The task >>
Could you repeat the whole listing below exactly as it stands?

Excerpted records >>

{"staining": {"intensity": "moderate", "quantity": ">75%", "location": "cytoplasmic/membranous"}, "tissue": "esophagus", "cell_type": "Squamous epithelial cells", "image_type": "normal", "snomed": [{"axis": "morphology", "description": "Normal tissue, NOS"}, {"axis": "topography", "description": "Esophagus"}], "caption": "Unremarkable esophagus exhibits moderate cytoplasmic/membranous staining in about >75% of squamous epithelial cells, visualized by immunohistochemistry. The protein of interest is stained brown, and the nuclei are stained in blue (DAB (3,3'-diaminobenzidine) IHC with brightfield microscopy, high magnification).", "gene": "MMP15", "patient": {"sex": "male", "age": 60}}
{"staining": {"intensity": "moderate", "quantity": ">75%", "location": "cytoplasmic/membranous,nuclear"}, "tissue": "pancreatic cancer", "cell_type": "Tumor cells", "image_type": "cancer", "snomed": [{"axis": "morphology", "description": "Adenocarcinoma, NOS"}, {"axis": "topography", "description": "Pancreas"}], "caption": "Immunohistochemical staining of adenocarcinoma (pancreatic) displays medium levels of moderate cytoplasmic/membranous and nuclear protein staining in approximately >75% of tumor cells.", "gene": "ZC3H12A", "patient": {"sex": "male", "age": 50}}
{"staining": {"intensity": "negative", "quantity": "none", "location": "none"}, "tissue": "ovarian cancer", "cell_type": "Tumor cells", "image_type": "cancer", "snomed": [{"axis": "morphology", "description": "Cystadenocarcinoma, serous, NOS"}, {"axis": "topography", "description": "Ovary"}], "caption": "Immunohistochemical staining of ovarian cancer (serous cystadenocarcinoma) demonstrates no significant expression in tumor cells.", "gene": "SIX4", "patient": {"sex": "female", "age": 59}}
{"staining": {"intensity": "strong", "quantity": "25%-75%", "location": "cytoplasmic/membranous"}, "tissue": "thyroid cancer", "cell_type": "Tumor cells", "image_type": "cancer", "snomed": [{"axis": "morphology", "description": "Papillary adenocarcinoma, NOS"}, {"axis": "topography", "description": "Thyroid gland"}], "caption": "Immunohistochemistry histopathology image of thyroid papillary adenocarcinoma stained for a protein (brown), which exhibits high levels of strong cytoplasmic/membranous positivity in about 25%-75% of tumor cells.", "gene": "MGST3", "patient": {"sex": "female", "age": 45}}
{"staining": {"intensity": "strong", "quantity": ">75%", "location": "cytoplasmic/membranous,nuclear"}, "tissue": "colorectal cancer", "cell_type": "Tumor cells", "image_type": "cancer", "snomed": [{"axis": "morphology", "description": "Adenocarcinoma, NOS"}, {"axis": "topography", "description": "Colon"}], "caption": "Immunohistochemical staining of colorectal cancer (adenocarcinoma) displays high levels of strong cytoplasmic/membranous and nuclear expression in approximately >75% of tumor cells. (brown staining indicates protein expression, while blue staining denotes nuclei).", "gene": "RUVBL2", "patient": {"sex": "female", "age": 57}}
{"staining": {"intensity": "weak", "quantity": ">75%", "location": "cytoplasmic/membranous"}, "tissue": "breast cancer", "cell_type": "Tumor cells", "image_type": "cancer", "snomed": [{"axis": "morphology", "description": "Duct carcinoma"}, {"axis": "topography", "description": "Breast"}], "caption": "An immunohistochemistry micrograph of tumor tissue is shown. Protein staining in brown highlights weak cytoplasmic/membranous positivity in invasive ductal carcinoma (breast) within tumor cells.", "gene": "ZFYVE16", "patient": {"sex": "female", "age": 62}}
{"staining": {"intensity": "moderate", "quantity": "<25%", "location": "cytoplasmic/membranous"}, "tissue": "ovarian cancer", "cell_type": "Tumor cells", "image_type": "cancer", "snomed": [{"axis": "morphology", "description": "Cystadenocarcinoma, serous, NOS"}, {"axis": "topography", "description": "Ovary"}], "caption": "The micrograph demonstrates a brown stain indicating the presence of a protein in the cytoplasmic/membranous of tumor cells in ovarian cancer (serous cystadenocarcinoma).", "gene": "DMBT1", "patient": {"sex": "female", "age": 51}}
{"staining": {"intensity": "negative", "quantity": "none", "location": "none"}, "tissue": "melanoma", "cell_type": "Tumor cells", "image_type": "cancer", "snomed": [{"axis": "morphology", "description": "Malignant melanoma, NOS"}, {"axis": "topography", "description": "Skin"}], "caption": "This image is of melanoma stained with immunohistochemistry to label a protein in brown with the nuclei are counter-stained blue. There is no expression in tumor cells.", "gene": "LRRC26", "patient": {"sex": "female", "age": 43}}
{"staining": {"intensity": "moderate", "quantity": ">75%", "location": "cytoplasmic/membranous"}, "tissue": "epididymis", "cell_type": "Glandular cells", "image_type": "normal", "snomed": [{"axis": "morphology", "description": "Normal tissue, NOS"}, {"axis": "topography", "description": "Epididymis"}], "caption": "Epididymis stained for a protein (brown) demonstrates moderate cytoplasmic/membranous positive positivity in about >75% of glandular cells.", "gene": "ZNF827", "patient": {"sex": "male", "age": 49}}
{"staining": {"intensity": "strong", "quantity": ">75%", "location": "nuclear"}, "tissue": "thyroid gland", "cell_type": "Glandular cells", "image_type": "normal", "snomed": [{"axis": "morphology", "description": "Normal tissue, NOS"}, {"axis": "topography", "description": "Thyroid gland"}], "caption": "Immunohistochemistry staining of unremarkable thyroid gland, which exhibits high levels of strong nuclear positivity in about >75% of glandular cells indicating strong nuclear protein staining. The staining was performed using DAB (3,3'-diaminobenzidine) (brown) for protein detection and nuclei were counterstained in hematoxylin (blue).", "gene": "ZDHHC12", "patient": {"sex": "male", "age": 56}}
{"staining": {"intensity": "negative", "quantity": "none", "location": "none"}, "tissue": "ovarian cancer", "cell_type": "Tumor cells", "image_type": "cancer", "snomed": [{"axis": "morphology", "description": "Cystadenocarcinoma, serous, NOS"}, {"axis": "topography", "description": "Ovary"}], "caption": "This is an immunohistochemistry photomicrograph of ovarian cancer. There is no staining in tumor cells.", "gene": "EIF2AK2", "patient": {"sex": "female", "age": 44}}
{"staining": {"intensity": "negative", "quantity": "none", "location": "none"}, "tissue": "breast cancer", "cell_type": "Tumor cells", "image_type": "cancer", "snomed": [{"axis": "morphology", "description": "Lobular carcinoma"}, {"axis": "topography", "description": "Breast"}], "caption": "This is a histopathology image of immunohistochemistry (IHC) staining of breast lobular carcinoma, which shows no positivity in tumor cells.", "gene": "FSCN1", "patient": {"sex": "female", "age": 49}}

Response box >>
{"staining": {"intensity": "moderate", "quantity": ">75%", "location": "cytoplasmic/membranous"}, "tissue": "esophagus", "cell_type": "Squamous epithelial cells", "image_type": "normal", "snomed": [{"axis": "morphology", "description": "Normal tissue, NOS"}, {"axis": "topography", "description": "Esophagus"}], "caption": "Unremarkable esophagus exhibits moderate cytoplasmic/membranous staining in about >75% of squamous epithelial cells, visualized by immunohistochemistry. The protein of interest is stained brown, and the nuclei are stained in blue (DAB (3,3'-diaminobenzidine) IHC with brightfield microscopy, high magnification).", "gene": "MMP15", "patient": {"sex": "male", "age": 60}}
{"staining": {"intensity": "moderate", "quantity": ">75%", "location": "cytoplasmic/membranous,nuclear"}, "tissue": "pancreatic cancer", "cell_type": "Tumor cells", "image_type": "cancer", "snomed": [{"axis": "morphology", "description": "Adenocarcinoma, NOS"}, {"axis": "topography", "description": "Pancreas"}], "caption": "Immunohistochemical staining of adenocarcinoma (pancreatic) displays medium levels of moderate cytoplasmic/membranous and nuclear protein staining in approximately >75% of tumor cells.", "gene": "ZC3H12A", "patient": {"sex": "male", "age": 50}}
{"staining": {"intensity": "negative", "quantity": "none", "location": "none"}, "tissue": "ovarian cancer", "cell_type": "Tumor cells", "image_type": "cancer", "snomed": [{"axis": "morphology", "description": "Cystadenocarcinoma, serous, NOS"}, {"axis": "topography", "description": "Ovary"}], "caption": "Immunohistochemical staining of ovarian cancer (serous cystadenocarcinoma) demonstrates no significant expression in tumor cells.", "gene": "SIX4", "patient": {"sex": "female", "age": 59}}
{"staining": {"intensity": "strong", "quantity": "25%-75%", "location": "cytoplasmic/membranous"}, "tissue": "thyroid cancer", "cell_type": "Tumor cells", "image_type": "cancer", "snomed": [{"axis": "morphology", "description": "Papillary adenocarcinoma, NOS"}, {"axis": "topography", "description": "Thyroid gland"}], "caption": "Immunohistochemistry histopathology image of thyroid papillary adenocarcinoma stained for a protein (brown), which exhibits high levels of strong cytoplasmic/membranous positivity in about 25%-75% of tumor cells.", "gene": "MGST3", "patient": {"sex": "female", "age": 45}}
{"staining": {"intensity": "strong", "quantity": ">75%", "location": "cytoplasmic/membranous,nuclear"}, "tissue": "colorectal cancer", "cell_type": "Tumor cells", "image_type": "cancer", "snomed": [{"axis": "morphology", "description": "Adenocarcinoma, NOS"}, {"axis": "topography", "description": "Colon"}], "caption": "Immunohistochemical staining of colorectal cancer (adenocarcinoma) displays high levels of strong cytoplasmic/membranous and nuclear expression in approximately >75% of tumor cells. (brown staining indicates protein expression, while blue staining denotes nuclei).", "gene": "RUVBL2", "patient": {"sex": "female", "age": 57}}
{"staining": {"intensity": "weak", "quantity": ">75%", "location": "cytoplasmic/membranous"}, "tissue": "breast cancer", "cell_type": "Tumor cells", "image_type": "cancer", "snomed": [{"axis": "morphology", "description": "Duct carcinoma"}, {"axis": "topography", "description": "Breast"}], "caption": "An immunohistochemistry micrograph of tumor tissue is shown. Protein staining in brown highlights weak cytoplasmic/membranous positivity in invasive ductal carcinoma (breast) within tumor cells.", "gene": "ZFYVE16", "patient": {"sex": "female", "age": 62}}
{"staining": {"intensity": "moderate", "quantity": "<25%", "location": "cytoplasmic/membranous"}, "tissue": "ovarian cancer", "cell_type": "Tumor cells", "image_type": "cancer", "snomed": [{"axis": "morphology", "description": "Cystadenocarcinoma, serous, NOS"}, {"axis": "topography", "description": "Ovary"}], "caption": "The micrograph demonstrates a brown stain indicating the presence of a protein in the cytoplasmic/membranous of tumor cells in ovarian cancer (serous cystadenocarcinoma).", "gene": "DMBT1", "patient": {"sex": "female", "age": 51}}
{"staining": {"intensity": "negative", "quantity": "none", "location": "none"}, "tissue": "melanoma", "cell_type": "Tumor cells", "image_type": "cancer", "snomed": [{"axis": "morphology", "description": "Malignant melanoma, NOS"}, {"axis": "topography", "description": "Skin"}], "caption": "This image is of melanoma stained with immunohistochemistry to label a protein in brown with the nuclei are counter-stained blue. There is no expression in tumor cells.", "gene": "LRRC26", "patient": {"sex": "female", "age": 43}}
{"staining": {"intensity": "moderate", "quantity": ">75%", "location": "cytoplasmic/membranous"}, "tissue": "epididymis", "cell_type": "Glandular cells", "image_type": "normal", "snomed": [{"axis": "morphology", "description": "Normal tissue, NOS"}, {"axis": "topography", "description": "Epididymis"}], "caption": "Epididymis stained for a protein (brown) demonstrates moderate cytoplasmic/membranous positive positivity in about >75% of glandular cells.", "gene": "ZNF827", "patient": {"sex": "male", "age": 49}}
{"staining": {"intensity": "strong", "quantity": ">75%", "location": "nuclear"}, "tissue": "thyroid gland", "cell_type": "Glandular cells", "image_type": "normal", "snomed": [{"axis": "morphology", "description": "Normal tissue, NOS"}, {"axis": "topography", "description": "Thyroid gland"}], "caption": "Immunohistochemistry staining of unremarkable thyroid gland, which exhibits high levels of strong nuclear positivity in about >75% of glandular cells indicating strong nuclear protein staining. The staining was performed using DAB (3,3'-diaminobenzidine) (brown) for protein detection and nuclei were counterstained in hematoxylin (blue).", "gene": "ZDHHC12", "patient": {"sex": "male", "age": 56}}
{"staining": {"intensity": "negative", "quantity": "none", "location": "none"}, "tissue": "ovarian cancer", "cell_type": "Tumor cells", "image_type": "cancer", "snomed": [{"axis": "morphology", "description": "Cystadenocarcinoma, serous, NOS"}, {"axis": "topography", "description": "Ovary"}], "caption": "This is an immunohistochemistry photomicrograph of ovarian cancer. There is no staining in tumor cells.", "gene": "EIF2AK2", "patient": {"sex": "female", "age": 44}}
{"staining": {"intensity": "negative", "quantity": "none", "location": "none"}, "tissue": "breast cancer", "cell_type": "Tumor cells", "image_type": "cancer", "snomed": [{"axis": "morphology", "description": "Lobular carcinoma"}, {"axis": "topography", "description": "Breast"}], "caption": "This is a histopathology image of immunohistochemistry (IHC) staining of breast lobular carcinoma, which shows no positivity in tumor cells.", "gene": "FSCN1", "patient": {"sex": "female", "age": 49}}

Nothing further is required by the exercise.